Compared to what I made an hour, witnessing these conditions made me feel guilty. In NYC’s garment district I wore high heels all day and I might have complained at 6:00PM that my feet hurt. But in Indonesia, the women wore no shoes. My children had excellent schooling, learning about science and the arts. These young children were malnourished and only learned how to use a pair of scissors with efficiency.

Though some progress has been made to correct the conditions in these overseas factories; and though the majority of U.S. retailers are concerned with improving safety and the working environment, it appears that some retailers are not. According to the WSJ, avenues remain wherein apparel can be imported from these overseas sweatshops.

Madame Curie once wrote: “Each of us must work for his own improvement, and at the same time share a general responsibility for all humanity.”

Thus, for us the questions become: “What can I do? How can I help?” Though it may take some effort on our part, it is a worthy cause to choose to acknowledge the problems around us. For those of us who still prefer brick and mortar stores, we can look at labels and use our cell phones to do a quick search of the manufacturer. If we are buying on-line, we have our computers already warmed up. Yes, it does take time in a world that doesn’t allow us much personal time… but it can be done. And if we do stumble upon a garment “Made in the U.S.A.,” let’s hope it is our size!

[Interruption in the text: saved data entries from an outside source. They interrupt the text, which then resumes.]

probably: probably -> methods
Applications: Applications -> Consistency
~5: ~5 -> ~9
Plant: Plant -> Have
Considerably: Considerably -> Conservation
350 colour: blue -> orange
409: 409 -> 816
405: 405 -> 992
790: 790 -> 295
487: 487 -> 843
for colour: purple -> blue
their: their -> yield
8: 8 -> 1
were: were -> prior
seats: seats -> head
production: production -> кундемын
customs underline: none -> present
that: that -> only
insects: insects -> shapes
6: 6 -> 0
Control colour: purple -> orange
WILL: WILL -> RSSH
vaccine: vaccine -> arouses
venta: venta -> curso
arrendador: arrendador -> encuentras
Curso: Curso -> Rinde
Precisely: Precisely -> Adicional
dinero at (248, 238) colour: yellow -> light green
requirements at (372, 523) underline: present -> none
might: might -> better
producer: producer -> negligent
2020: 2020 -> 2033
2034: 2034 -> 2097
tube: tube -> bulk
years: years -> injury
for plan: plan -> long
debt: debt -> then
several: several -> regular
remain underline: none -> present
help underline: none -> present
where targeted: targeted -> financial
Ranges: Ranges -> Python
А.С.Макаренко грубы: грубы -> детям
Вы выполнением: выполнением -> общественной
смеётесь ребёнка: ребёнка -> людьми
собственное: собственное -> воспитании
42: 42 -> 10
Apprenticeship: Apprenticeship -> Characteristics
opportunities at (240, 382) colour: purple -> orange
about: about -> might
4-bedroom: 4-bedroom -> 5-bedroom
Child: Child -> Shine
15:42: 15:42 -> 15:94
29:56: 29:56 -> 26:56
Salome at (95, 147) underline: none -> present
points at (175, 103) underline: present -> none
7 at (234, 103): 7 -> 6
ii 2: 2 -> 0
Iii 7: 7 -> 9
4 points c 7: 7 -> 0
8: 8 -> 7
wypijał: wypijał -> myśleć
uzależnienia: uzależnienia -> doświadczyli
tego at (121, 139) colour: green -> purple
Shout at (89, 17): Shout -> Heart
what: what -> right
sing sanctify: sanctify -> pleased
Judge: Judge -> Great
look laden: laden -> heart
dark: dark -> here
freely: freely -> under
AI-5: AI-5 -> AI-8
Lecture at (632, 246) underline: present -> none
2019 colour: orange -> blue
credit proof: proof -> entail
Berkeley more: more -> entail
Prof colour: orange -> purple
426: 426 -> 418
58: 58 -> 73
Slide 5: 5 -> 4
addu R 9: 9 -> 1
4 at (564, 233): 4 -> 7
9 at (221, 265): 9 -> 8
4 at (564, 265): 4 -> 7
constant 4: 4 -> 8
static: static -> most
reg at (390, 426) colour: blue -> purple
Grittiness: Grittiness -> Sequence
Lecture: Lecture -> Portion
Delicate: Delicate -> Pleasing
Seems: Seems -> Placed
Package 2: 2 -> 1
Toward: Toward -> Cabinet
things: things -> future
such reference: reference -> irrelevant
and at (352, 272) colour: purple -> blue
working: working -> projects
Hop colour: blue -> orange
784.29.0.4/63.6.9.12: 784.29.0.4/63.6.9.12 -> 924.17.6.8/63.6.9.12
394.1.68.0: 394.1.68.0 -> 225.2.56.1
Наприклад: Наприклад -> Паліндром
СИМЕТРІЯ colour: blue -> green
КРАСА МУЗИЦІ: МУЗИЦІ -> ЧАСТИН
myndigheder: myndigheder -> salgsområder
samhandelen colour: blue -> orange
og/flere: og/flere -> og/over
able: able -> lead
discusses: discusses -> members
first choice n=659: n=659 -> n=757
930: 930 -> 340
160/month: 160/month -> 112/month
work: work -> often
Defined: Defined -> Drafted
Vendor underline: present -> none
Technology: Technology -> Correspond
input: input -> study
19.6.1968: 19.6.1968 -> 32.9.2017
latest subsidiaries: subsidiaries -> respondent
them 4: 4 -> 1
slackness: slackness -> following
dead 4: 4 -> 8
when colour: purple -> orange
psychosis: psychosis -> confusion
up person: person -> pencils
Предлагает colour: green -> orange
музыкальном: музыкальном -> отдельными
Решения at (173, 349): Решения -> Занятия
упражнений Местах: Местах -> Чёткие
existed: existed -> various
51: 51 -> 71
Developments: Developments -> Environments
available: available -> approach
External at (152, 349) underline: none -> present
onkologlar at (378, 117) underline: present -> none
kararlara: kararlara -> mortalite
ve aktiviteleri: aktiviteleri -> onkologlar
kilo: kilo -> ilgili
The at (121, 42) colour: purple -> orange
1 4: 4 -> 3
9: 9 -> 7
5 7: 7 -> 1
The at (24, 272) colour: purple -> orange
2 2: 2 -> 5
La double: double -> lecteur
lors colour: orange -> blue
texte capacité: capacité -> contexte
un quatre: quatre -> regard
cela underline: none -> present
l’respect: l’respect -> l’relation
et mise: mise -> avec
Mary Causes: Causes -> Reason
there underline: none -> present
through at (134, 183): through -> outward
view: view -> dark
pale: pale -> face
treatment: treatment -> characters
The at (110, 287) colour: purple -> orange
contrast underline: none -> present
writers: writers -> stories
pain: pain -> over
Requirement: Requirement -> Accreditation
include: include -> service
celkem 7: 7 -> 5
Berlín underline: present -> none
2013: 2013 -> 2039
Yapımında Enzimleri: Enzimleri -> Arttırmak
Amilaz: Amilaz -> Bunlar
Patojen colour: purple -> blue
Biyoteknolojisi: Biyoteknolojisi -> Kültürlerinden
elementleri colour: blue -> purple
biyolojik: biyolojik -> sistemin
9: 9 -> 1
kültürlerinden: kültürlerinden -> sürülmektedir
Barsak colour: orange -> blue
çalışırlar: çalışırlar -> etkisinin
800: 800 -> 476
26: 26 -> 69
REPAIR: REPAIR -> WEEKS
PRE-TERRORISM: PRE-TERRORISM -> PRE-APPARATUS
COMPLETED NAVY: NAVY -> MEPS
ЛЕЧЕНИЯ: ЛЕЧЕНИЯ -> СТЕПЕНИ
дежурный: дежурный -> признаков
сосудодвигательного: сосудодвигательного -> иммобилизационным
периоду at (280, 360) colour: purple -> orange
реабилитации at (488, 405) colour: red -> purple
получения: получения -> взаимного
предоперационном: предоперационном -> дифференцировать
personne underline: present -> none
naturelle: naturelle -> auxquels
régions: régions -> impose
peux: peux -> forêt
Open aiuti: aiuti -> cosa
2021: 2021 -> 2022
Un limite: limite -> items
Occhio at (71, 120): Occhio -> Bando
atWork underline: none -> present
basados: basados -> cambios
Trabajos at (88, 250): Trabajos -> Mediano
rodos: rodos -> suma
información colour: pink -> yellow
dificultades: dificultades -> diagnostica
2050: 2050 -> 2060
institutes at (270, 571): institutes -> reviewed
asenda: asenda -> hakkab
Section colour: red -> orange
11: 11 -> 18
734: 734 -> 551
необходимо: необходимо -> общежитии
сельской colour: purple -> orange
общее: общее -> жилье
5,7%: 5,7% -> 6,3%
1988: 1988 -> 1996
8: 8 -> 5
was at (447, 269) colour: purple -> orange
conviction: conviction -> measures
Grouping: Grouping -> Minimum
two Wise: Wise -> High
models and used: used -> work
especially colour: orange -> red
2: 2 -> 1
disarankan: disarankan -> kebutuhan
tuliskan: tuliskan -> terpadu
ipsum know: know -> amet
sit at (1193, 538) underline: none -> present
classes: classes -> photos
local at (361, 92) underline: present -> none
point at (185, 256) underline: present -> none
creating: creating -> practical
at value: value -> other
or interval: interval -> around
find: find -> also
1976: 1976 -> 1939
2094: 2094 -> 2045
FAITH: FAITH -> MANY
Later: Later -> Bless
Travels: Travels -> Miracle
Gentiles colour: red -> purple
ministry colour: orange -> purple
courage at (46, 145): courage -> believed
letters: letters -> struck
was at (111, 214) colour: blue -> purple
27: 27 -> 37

As a fit model, I was always concerned with the product being manufactured “to spec.” I was also very fortunate that, because of my success, I could almost always choose which design houses I would work for. After witnessing the conditions that some employees are subjected to, I’ve vowed to do my part with every decision I make. And now, as I look at where my clients are today, I am also very proud that they have chosen to work with the retailers to promote safety and good housekeeping at the factories that they contract with.

No matter who you are or what industry you’re in, there are always steps that can be taken to help move humanity forward.